Ils vivent ensemble depuis huit mois, cachant leur relation en se faisant passer pour des sœurs, alors même qu'ils sont confrontés à des ragots qui risquent de se transformer en hostilité en raison des soupçons qui pèsent sur leur orientation sexuelle.

"Nous ne sommes pas en sécurité", a déclaré Kay, une lesbienne de 27 ans, qui a parlé à Reuters à Accra, la capitale, à condition que son nom et celui de sa partenaire ne soient pas utilisés.

Leur situation précaire n'a pas été facilitée par une décision historique rendue en décembre, approuvée par le pape François, autorisant les prêtres catholiques romains à bénir les couples de même sexe.

Cette décision, qui s'est heurtée à une résistance particulièrement forte et, dans certains cas, au rejet des évêques africains, a alimenté le ressentiment plutôt que l'acceptation de la communauté homosexuelle parmi les catholiques du Ghana, a déclaré M. Kay.

La conférence des évêques catholiques du Ghana a déclaré qu'elle ne pouvait pas se conformer à cette décision. Le père Dominic Maximilian Ofori a déclaré à Reuters qu'il craignait que la position du pape ait irrité de nombreux catholiques ghanéens.

En janvier, le pape François a déclaré que les Africains constituaient "un cas particulier", reconnaissant apparemment le rejet de sa décision.

JUSTICE DES MOBS

Kay, ancien méthodiste et défenseur des droits des personnes LGBTQ+, n'est pas surpris par les réactions négatives et considère les bénédictions de l'Église comme un luxe pour l'avenir, car les homosexuels ghanéens ont encore du mal à vivre et à s'identifier ouvertement.

"Quelle est l'utilité (d'une bénédiction) si mon partenaire et moi ne pouvons pas nous tenir la main et marcher dans la rue ? "Même lorsque nous ne nous identifions pas ouvertement, certaines personnes, sur la base de rumeurs, peuvent nous faire du mal mentalement ou même physiquement.

Il n'existe pas de données exhaustives sur les violences subies par les personnes LGBTQ+ au Ghana, mais les informations locales regorgent de cas de personnes soupçonnées d'être homosexuelles ou transgenres victimes de la vindicte populaire dans tout le pays. Peu d'incidents de ce type sont portés devant les tribunaux.

Selon M. Kay, l'opposition à la démarche du pape a renforcé les appels à l'adoption rapide d'un projet de loi qui criminaliserait davantage les relations entre personnes de même sexe et les personnes transgenres, ainsi que toute action de défense des droits des LGBTQ+.

Les relations homosexuelles sont déjà passibles d'une peine pouvant aller jusqu'à trois ans de prison. Une coalition de dirigeants chrétiens, musulmans et traditionnels a parrainé la nouvelle législation, qui a la faveur de la plupart des législateurs, et qui punirait la promotion des droits des LGBTQ+ d'une peine pouvant aller jusqu'à 10 ans de prison.

Elle encourage également les personnes accusées d'homosexualité à se soumettre à une thérapie de conversion, qui prétend modifier l'orientation sexuelle, en échange d'une réduction de peine.

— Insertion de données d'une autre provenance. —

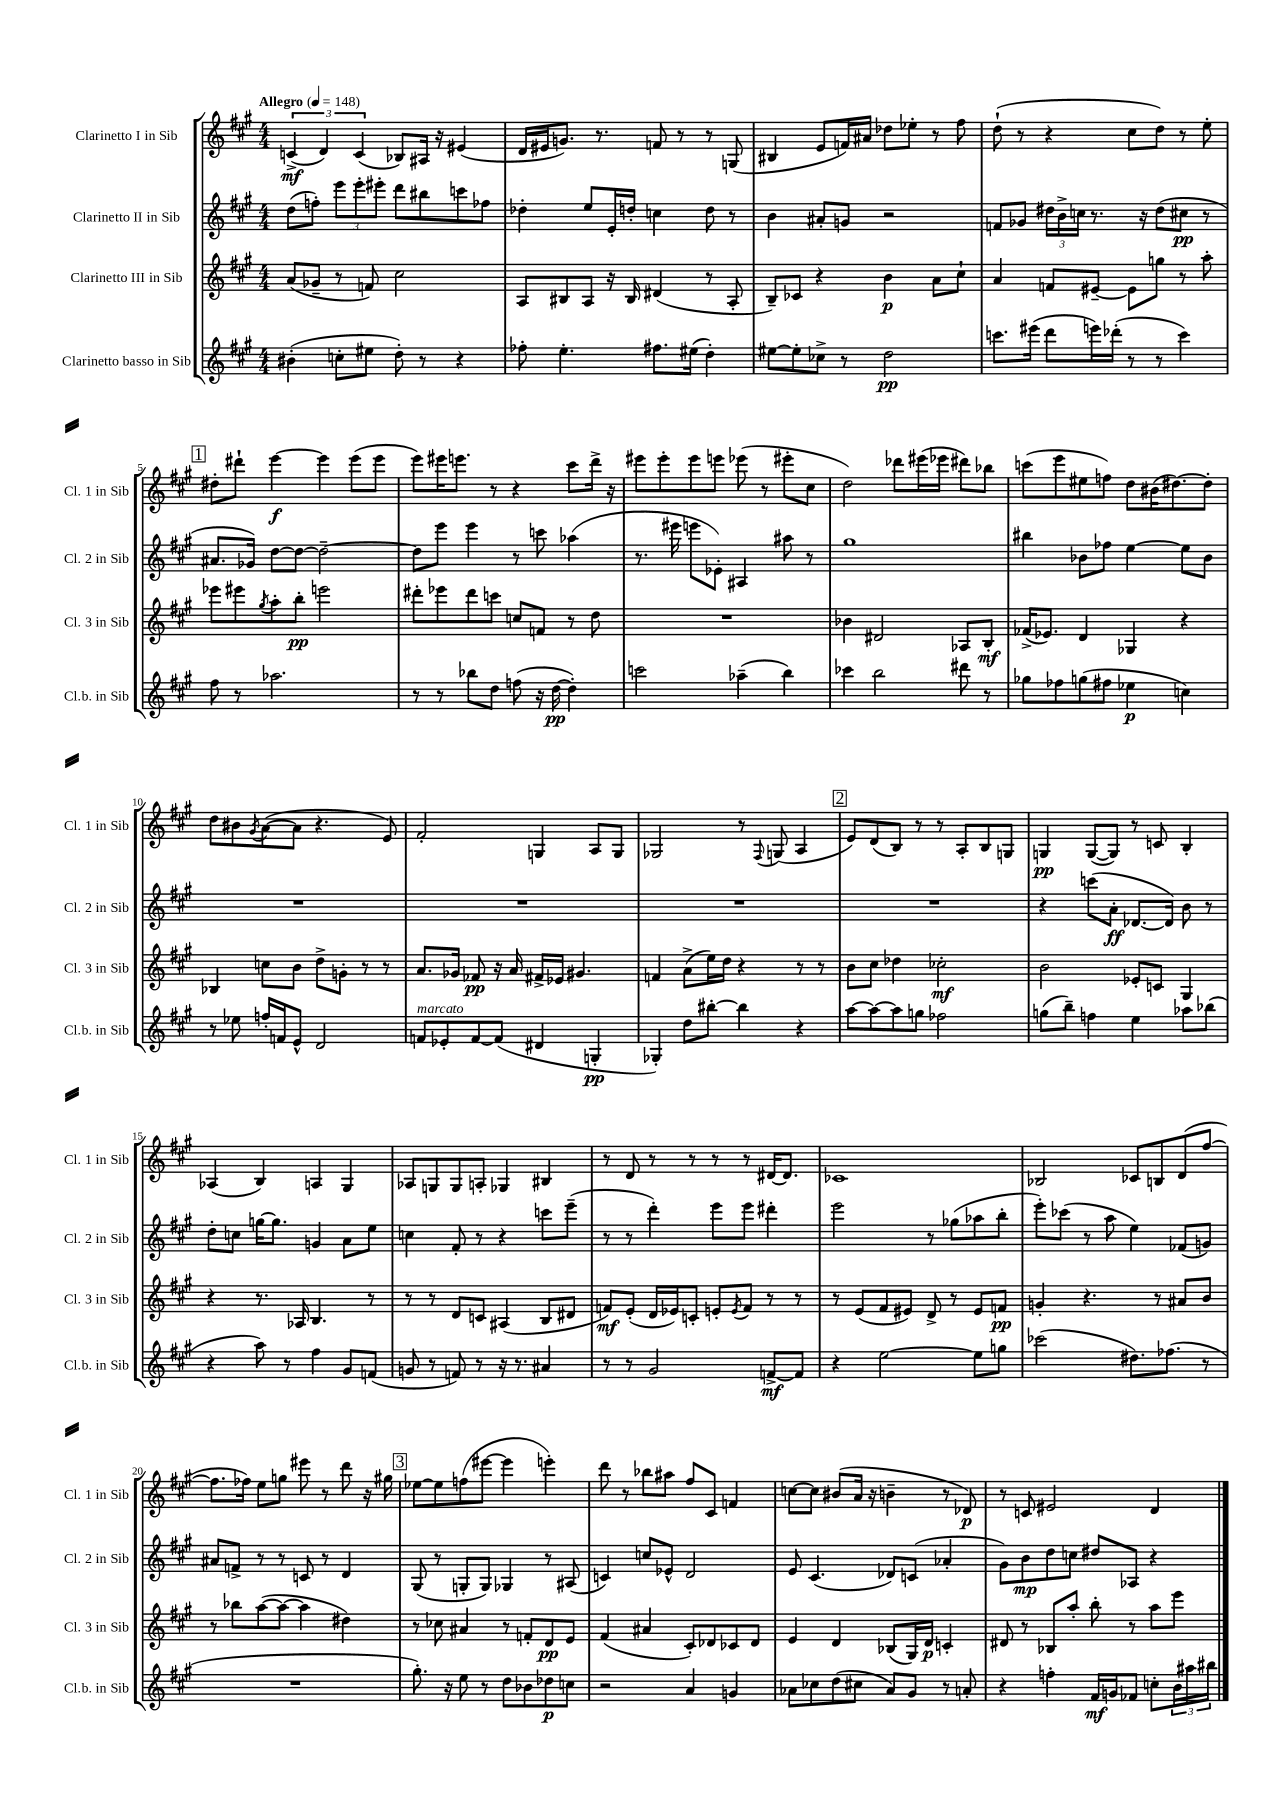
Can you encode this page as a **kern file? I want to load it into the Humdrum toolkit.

**kern	**dynam	**kern	**dynam	**kern	**dynam	**kern	**dynam
*part4	*part4	*part3	*part3	*part2	*part2	*part1	*part1
*staff4	*staff4	*staff3	*staff3	*staff2	*staff2	*staff1	*staff1
*I"Clarinetto basso in Sib	*	*I"Clarinetto III in Sib	*	*I"Clarinetto II in Sib	*	*I"Clarinetto I in Sib	*
*I'Cl.b. in Sib	*	*I'Cl. 3 in Sib	*	*I'Cl. 2 in Sib	*	*I'Cl. 1 in Sib	*
*clefG2	*	*clefG2	*	*clefG2	*	*clefG2	*
*k[f#c#g#]	*	*k[f#c#g#]	*	*k[f#c#g#]	*	*k[f#c#g#]	*
*M4/4	*	*M4/4	*	*M4/4	*	*M4/4	*
*MM148	*	*MM148	*	*MM148	*	*MM148	*
=1	=1	=1	=1	=1	=1	=1	=1
!	!	!	!	!	!	!LO:TX:a:B:t=Allegro	!
(4b#X'\	.	(8a/L	.	(8dd\L	.	(6cn^/	mf
.	.	8g-X~/J	.	8ffn'\J)	.	.	.
.	.	.	.	.	.	6d/)	.
8ccn'\L	.	8r	.	12eee\L	.	.	.
.	.	.	.	12eee'\	.	(6c/	.
8ee#X\J	.	8fn/)	.	.	.	.	.
.	.	.	.	12eee#X'\J	.	.	.
8dd'\)	.	2cc#\	.	8ddd\L	.	8B-X/L)	.
8r	.	.	.	8bb#X\	.	16A#X/Jk	.
.	.	.	.	.	.	16r	.
4r	.	.	.	8cccn\	.	(4e#X/	.
.	.	.	.	8ff-X\J	.	.	.
=2	=2	=2	=2	=2	=2	=2	=2
8ff-X'\	.	8A/L	.	4dd-X'\	.	16d/LL	.
.	.	.	.	.	.	16e#X/J	.
4.ee'\	.	8B#X/	.	.	.	8.gn/J)	.
.	.	8A/J	.	8ee/L	.	.	.
.	.	.	.	.	.	8.r	.
.	.	16r	.	16e'/L	.	.	.
.	.	16B#/	.	16ddn'/JJ	.	.	.
8.ff#X\L	.	(4d#X/	.	4ccn\	.	8fn/	.
.	.	.	.	.	.	8r	.
(16ee#X\Jk	.	.	.	.	.	.	.
4dd'\)	.	8r	.	8dd\	.	8r	.
.	.	8A'/	.	8r	.	(8Gn/	.
=3	=3	=3	=3	=3	=3	=3	=3
[8ee#X\L	.	8B~/L)	.	4b\	.	4B#X/	.
8ee#'\]	.	8c-X/J	.	.	.	.	.
8cc-X^\J	.	4r	.	8a#X'/L	.	8e/L	.
8r	.	.	.	8gn/J	.	16fn/L)	.
.	.	.	.	.	.	16a#X/JJ	.
2dd\	pp	4b\	p	2r	.	8dd-X\L	.
.	.	.	.	.	.	8ee-X'\J	.
.	.	8a\L	.	.	.	8r	.
.	.	8cc#`\J	.	.	.	8ff#\	.
=4	=4	=4	=4	=4	=4	=4	=4
8.cccn\L	.	4a/	.	8fn/L	.	(8dd`\	.
.	.	.	.	8g-X/J	.	8r	.
(16eee#X\Jk	.	.	.	.	.	.	.
8ddd\L	.	8fn/L	.	24dd#X\LL	.	4r	.
.	.	.	.	24b^\	.	.	.
.	.	.	.	24ccn\JJ	.	.	.
16eeen\L)	.	[8e#X~/J	.	8.r	.	.	.
(16ddd-X'\JJ	.	.	.	.	.	.	.
8r	.	8e#\L]	.	.	.	8cc#\L	.
.	.	.	.	16r	.	.	.
8r	.	8ggn\J	.	(8dd#\L	.	8dd\J)	.
4ccc\)	.	8r	.	8cc#X\J	pp	8r	.
.	.	8aa'\	.	8r	.	8ee'\	.
!!LO:LB:g=z
!!LO:REH:place=s1:t=1
=5	=5	=5	=5	=5	=5	=5	=5
8ff#\	.	8eee-X\L	.	8.a#X/L	.	8dd#X'\L	.
8r	.	8eee#X\	.	.	.	8ddd#X`\J	.
.	.	.	.	16g-X/Jk)	.	.	.
.	.	8qgg#/	.	.	.	.	.
2.aa-X\	.	8aa'\	.	[8dd\L	.	[4eee\	f
.	.	8bb'\J	pp	8dd\J_	.	.	.
.	.	2eeen\	.	2dd~\_	.	4eee\]	.
.	.	.	.	.	.	(8eee\L	.
.	.	.	.	.	.	8eee\J	.
=6	=6	=6	=6	=6	=6	=6	=6
8r	.	8ddd#X'\L	.	8dd\L]	.	8eee\L)	.
8r	.	8eee-X\	.	8eee\J	.	16eee#X\K	.
.	.	.	.	.	.	8.eeen\J	.
8bb-X\L	.	8ddd#\	.	4eee\	.	.	.
8dd\J	.	8cccn\J	.	.	.	8r	.
(8ffn\	.	8ccn/L	.	8r	.	4r	.
16r	.	8fn/J	.	8cccn\	.	.	.
[16dd\	pp	.	.	.	.	.	.
4dd'\])	.	8r	.	(4aa-X\	.	8ccc#\L	.
.	.	8dd\	.	.	.	16ddd^\Jk	.
.	.	.	.	.	.	16r	.
=7	=7	=7	=7	=7	=7	=7	=7
2cccn\	.	1r	.	8.r	.	8eee#X\L	.
.	.	.	.	.	.	8eee#'\	.
.	.	.	.	16eee#X\	.	.	.
.	.	.	.	8eeen\L	.	8eee#\	.
.	.	.	.	8e-X'\J)	.	8eeen\J	.
(4aa-X~\	.	.	.	4A#X/	.	(8eee-X\	.
.	.	.	.	.	.	8r	.
4bb\)	.	.	.	8aa#X\	.	8eee#X'\L	.
.	.	.	.	8r	.	8cc#\J	.
=8	=8	=8	=8	=8	=8	=8	=8
4ccc-X\	.	4b-X\	.	1gg#	.	2dd\)	.
2bb\	.	2d#X/	.	.	.	.	.
.	.	.	.	.	.	8ddd-X\L	.
.	.	.	.	.	.	(16eee#X\L	.
.	.	.	.	.	.	16eee-X\JJ	.
8ddd#X\	.	8A-X/L	.	.	.	8ddd#X\L)	.
8r	.	8B'/J	mf	.	.	8bb-X\J	.
=9	=9	=9	=9	=9	=9	=9	=9
8gg-X\L	.	(16f-X^/KL	.	4bb#X\	.	(8cccn\L	.
.	.	8.e-X/J)	.	.	.	.	.
8ff-X\	.	.	.	.	.	8eee\	.
(8ggn\	.	4d/	.	8b-X\L	.	8ee#X\	.
8ff#X\J	.	.	.	8ff-X\J	.	8ffn\J)	.
4ee-X\	p	4G-X/	.	[4ee\	.	8dd\L	.
.	.	.	.	.	.	(16b#X\K	.
.	.	.	.	.	.	[8.dd#X\)	.
4ccn\)	.	4r	.	8ee\L]	.	.	.
.	.	.	.	8b-\J	.	8dd#'\J]	.
!!LO:LB:g=z
=10	=10	=10	=10	=10	=10	=10	=10
8r	.	4B-X/	.	1r	.	8dd\L	.
8ee-X\	.	.	.	.	.	8b#X\	.
.	.	.	.	.	.	8qg#/	.
16ffn'/LL	.	8ccn\L	.	.	.	([8a\	.
16fn/J	.	.	.	.	.	.	.
8e^^/J	.	8b\J	.	.	.	8a\J]	.
2d/	.	8dd^\L	.	.	.	4.r	.
.	.	8gn'\J	.	.	.	.	.
.	.	8r	.	.	.	.	.
.	.	8r	.	.	.	8e/)	.
=11	=11	=11	=11	=11	=11	=11	=11
!LO:TX:a:i:t=marcato	!	!	!	!	!	!	!
8fn/L	.	8.a/L	.	1r	.	2f#'/	.
8e-X'/	.	.	.	.	.	.	.
.	.	16g-X/Jk	.	.	.	.	.
[8f/	.	8f-X/	pp	.	.	.	.
(8f/J]	.	16r	.	.	.	.	.
.	.	16a/	.	.	.	.	.
4d#X/	.	16f#X^/LL	.	.	.	4Gn/	.
.	.	16e-X/JJ	.	.	.	.	.
.	.	4.g#X/	.	.	.	.	.
4Gn'/	pp	.	.	.	.	8A/L	.
.	.	.	.	.	.	8G/J	.
=12	=12	=12	=12	=12	=12	=12	=12
4G-X'/)	.	4fn/	.	1r	.	2G-X/	.
8dd\L	.	(8a^\L	.	.	.	.	.
[8bb#X'\J	.	16ee\L)	.	.	.	.	.
.	.	16dd\JJ	.	.	.	.	.
4bb#\]	.	4r	.	.	.	8r	.
.	.	.	.	.	.	8qqF#/	.
.	.	.	.	.	.	(8Gn/	.
4r	.	8r	.	.	.	4A/	.
.	.	8r	.	.	.	.	.
!!LO:REH:place=s1:t=2
=13	=13	=13	=13	=13	=13	=13	=13
[8aa\L	.	8b\L	.	1r	.	8e/L)	.
8aa\_	.	8cc#\J	.	.	.	(8d/	.
8aa\]	.	4dd-X\	.	.	.	8B/J)	.
8ggn\J	.	.	.	.	.	8r	.
2ff-X\	.	2cc-X'\	mf	.	.	8r	.
.	.	.	.	.	.	8A'/L	.
.	.	.	.	.	.	8B/	.
.	.	.	.	.	.	8Gn/J	.
=14	=14	=14	=14	=14	=14	=14	=14
(8ggn\L	.	2b\	.	4r	.	4Gn/	pp
8bb~\J)	.	.	.	.	.	.	.
4ffn\	.	.	.	(8cccn\L	.	([8G/L	.
.	.	.	.	8a'\J	ff	8G/J])	.
4ee\	.	8e-X'/L	.	[8.d-X/L	.	8r	.
.	.	8cn/J	.	.	.	8cn/	.
.	.	.	.	16d-/Jk])	.	.	.
8aa-X\L	.	4G#/	.	8b\	.	4B'/	.
(8bb-X\J	.	.	.	8r	.	.	.
!!LO:LB:g=z
=15	=15	=15	=15	=15	=15	=15	=15
4r	.	4r	.	8dd'\L	.	(4A-X/	.
.	.	.	.	8ccn\J	.	.	.
8aa\)	.	8.r	.	[16ggn\KL	.	4B/)	.
.	.	.	.	8.gg\J]	.	.	.
8r	.	.	.	.	.	.	.
.	.	16A-X/	.	.	.	.	.
4ff#\	.	4.B/	.	4gn/	.	4An/	.
8g#/L	.	.	.	8a\L	.	4G#/	.
(8fn/J	.	8r	.	8ee\J	.	.	.
=16	=16	=16	=16	=16	=16	=16	=16
8gn/	.	8r	.	4ccn\	.	8A-X/L	.
8r	.	8r	.	.	.	8Gn/	.
8fn/)	.	8d/L	.	8f#'/	.	8G/	.
8r	.	8cn/J	.	8r	.	8An'/J	.
16r	.	(4A#X/	.	4r	.	4G-X/	.
8.r	.	.	.	.	.	.	.
4a#X/	.	8B/L	.	8cccn\L	.	4B#X/	.
.	.	8d#X/J	.	(8eee~\J	.	.	.
=17	=17	=17	=17	=17	=17	=17	=17
8r	.	8fn/L)	mf	8r	.	8r	.
8r	.	(8e'/J	.	8r	.	8d/	.
2g#/	.	16d/LL	.	4ddd'\)	.	8r	.
.	.	16e-X/J)	.	.	.	.	.
.	.	8cn'/J	.	.	.	8r	.
.	.	8en'/L	.	8eee\L	.	8r	.
.	.	8qe/	.	.	.	.	.
.	.	8f/J	.	8eee\J	.	8r	.
[8fn^/L	mf	8r	.	4ddd#X'\	.	[16d#X/KL	.
.	.	.	.	.	.	8.d#/J]	.
8f/J]	.	8r	.	.	.	.	.
=18	=18	=18	=18	=18	=18	=18	=18
4r	.	8r	.	2eee\	.	1c-X	.
.	.	(8e/L	.	.	.	.	.
[2ee\	.	8f#/	.	.	.	.	.
.	.	8e#X/J)	.	.	.	.	.
.	.	8d^/	.	8r	.	.	.
.	.	8r	.	(8gg-X\L	.	.	.
8ee\L]	.	8e#/L	.	8aa-X\	.	.	.
8ggn\J	.	8fn/J	pp	8bb'\J	.	.	.
=19	=19	=19	=19	=19	=19	=19	=19
(2ccc-X\	.	4gn'/	.	8eee'\L)	.	2B-X/	.
.	.	.	.	(8ccc-X\J	.	.	.
.	.	4.r	.	8r	.	.	.
.	.	.	.	8aa\	.	.	.
8.dd#X\L)	.	.	.	4ee\)	.	8c-X/L	.
.	.	8r	.	.	.	8Bn/	.
(8.ff-X\J	.	.	.	.	.	.	.
.	.	8a#X/L	.	(8f-X/L	.	(8d/	.
8r	.	8b/J	.	8gn/J)	.	[8ff#/J	.
!!LO:LB:g=z
=20	=20	=20	=20	=20	=20	=20	=20
1r	.	8r	.	8a#X/L	.	8.ff#\L]	.
.	.	8bb-X\L	.	8fn^/J	.	.	.
.	.	.	.	.	.	16ff-X\Jk)	.
.	.	([8aa\	.	8r	.	8ee\L	.
.	.	8aa\J_	.	8r	.	8ggn\J	.
.	.	4aa\]	.	8cn/	.	8eee#X\	.
.	.	.	.	8r	.	8r	.
.	.	4dd#X\)	.	4d/	.	8ddd\	.
.	.	.	.	.	.	16r	.
.	.	.	.	.	.	16gg#X\	.
!!LO:REH:place=s1:t=3
=21	=21	=21	=21	=21	=21	=21	=21
8.gg#'\)	.	8r	.	(8G#/	.	[8ee-X\L	.
.	.	8cc-X\	.	8r	.	8ee-\]	.
16r	.	.	.	.	.	.	.
8ee\	.	4a#X/	.	8Gn'/L	.	(8ffn\	.
8r	.	.	.	8G/J)	.	[8eee#X\J	.
8dd\L	.	8r	.	4G-X/	.	4eee#\]	.
8b-X\	.	8fn'/L	.	.	.	.	.
8dd-X\	p	8d/	pp	8r	.	4eeen'\)	.
8ccn\J	.	8e/J	.	(8A#X/	.	.	.
=22	=22	=22	=22	=22	=22	=22	=22
2r	.	(4f#/	.	4cn/)	.	8ddd\	.
.	.	.	.	.	.	8r	.
.	.	4a#X/	.	8ccn/L	.	8bb-X\L	.
.	.	.	.	8e-X^^/J	.	8aa#X\J	.
4a/	.	8c#'/L)	.	2d/	.	8ff#/L	.
.	.	8d-X/	.	.	.	8c#/J	.
4gn/	.	8c-X/	.	.	.	4fn/	.
.	.	8d-/J	.	.	.	.	.
=23	=23	=23	=23	=23	=23	=23	=23
8a-X\L	.	4e/	.	8e/	.	[8ccn\L	.
8cc-X\	.	.	.	(4.c#/	.	8cc\J]	.
(8dd\	.	4d/	.	.	.	(8b#X/L	.
8cc#X\J	.	.	.	.	.	16a/Jk	.
.	.	.	.	.	.	16r	.
8a-/L)	.	(8B-X/L	.	8d-X/L)	.	4bn~\	.
8g#/J	.	16G#/L)	.	(8cn/J	.	.	.
.	.	16d/JJ	p	.	.	.	.
8r	.	4cn'/	.	4a-X'/	.	8r	.
8an'/	.	.	.	.	.	8d-X/)	p
=24	=24	=24	=24	=24	=24	=24	=24
4r	.	8d#X/	.	8g#\L)	.	8r	.
.	.	8r	.	8b\	mp	8cn/	.
4ffn'\	.	8B-X/L	.	8dd\	.	2e#X/	.
.	.	8aa'/J	.	8ccn\J	.	.	.
16f#/LL	mf	8bb'\	.	8dd#X/L	.	.	.
16gn/J	.	.	.	.	.	.	.
8f-X/J	.	8r	.	8A-X/J	.	.	.
8ccn'\L	.	8aa\L	.	4r	.	4d/	.
24b\L	.	8eee\J	.	.	.	.	.
24aa#X\	.	.	.	.	.	.	.
24bb#X\JJ	.	.	.	.	.	.	.
==	==	==	==	==	==	==	==
*-	*-	*-	*-	*-	*-	*-	*-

Emmanuel K. G. Hailord, étudiant et militant LGBTQ+, est d'accord avec Kay pour dire qu'il faudra beaucoup de temps pour que le Ghana, socialement conservateur, change. Il souhaite que les membres LGBTQ+ du Ghana et d'ailleurs créent leurs propres branches de l'Église catholique et d'autres religions, plus tolérantes.

"C'est mieux que de s'enfermer dans une pièce et de mourir à l'intérieur", a-t-il déclaré. "Il faut être soi-même au lieu d'être dans un placard, même si c'est effrayant.

Kay et sa partenaire de 30 ans, une prêtresse traditionnelle, attendent avec impatience un avenir où ils pourront officialiser leur mariage dans une église accueillante pour les LGBTQ+, mais en attendant, ils souhaitent également une plus grande acceptation.

"En tant que couple, tout ce que nous demandons aux gens, c'est d'aimer leur prochain. Les valeurs familiales typiquement ghanéennes prônent l'amour des uns et des autres. Les homosexuels appartiennent à des familles et si vous nous aimez, vous devez nous respecter et nous protéger, et non pas nous faire du mal", a déclaré Kay.